2022

Kyra Mancktelow

QLD

Griffith University
Bachelor of Visual Arts (Hons.)

Kyra Mancktelow is a Ngugi, Nunukul woman of Minjerribah and Mulgumpin descent through her father’s line‚ two of three clans who are the traditional custodians of Quandamooka, also known as Yoolooburrabee, the people of the sand and sea. Through her mother’s ancestry, she has connections to the Mardigan people of Cunnamulla and South Sea Islanders, Vanuatu. Mancktelow’s practice investigates legacies of colonialism, posing questions of how we remember and acknowledge Indigenous histories. Mancktelow shares her rich heritage, stories, and traditions to educate audiences on Australian history and her culture.

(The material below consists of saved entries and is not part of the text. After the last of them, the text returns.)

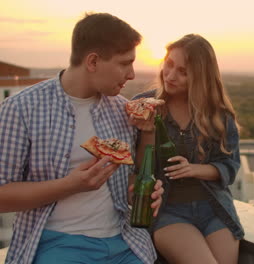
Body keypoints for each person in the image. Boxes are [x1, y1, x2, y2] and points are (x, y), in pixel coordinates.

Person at [0, 13, 163, 264]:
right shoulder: (21, 109)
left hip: (124, 241)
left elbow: (130, 181)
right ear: (93, 61)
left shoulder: (122, 110)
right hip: (55, 243)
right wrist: (70, 185)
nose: (131, 74)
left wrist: (143, 193)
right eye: (124, 63)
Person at [129, 33, 243, 264]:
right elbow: (140, 171)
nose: (170, 76)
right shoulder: (145, 105)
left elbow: (230, 167)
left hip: (215, 208)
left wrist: (194, 169)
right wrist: (149, 131)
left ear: (200, 77)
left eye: (183, 72)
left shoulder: (218, 115)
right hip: (168, 211)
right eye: (169, 65)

Sitting Down Place challenges the archival records concerning the Indigenous people of Moongalba, also known as Myora mission. Government policy forbade traditional practices and enforced the introduction of colonial uniforms. The Indigenous people of Moongalba embodied cultural resilience by retaining knowledge, beliefs, and traditional ways of life. In 1896 the Myora Mission became a reformatory school used for cheap labour. Mancktelow’s research focuses on this period and the clothes the community were forced to wear. Through artmaking, research, and yarning with Moongalba descendants and Elders, Mancktelow focuses on maintaining traditional ways of making passed down by the Elders, the Moongalba Grannies. By recreating the uniforms and the Grannies’ dresses using traditional methods, Mancktelow emphasises the critical urgency of truth-telling, understanding, and healing as a nation.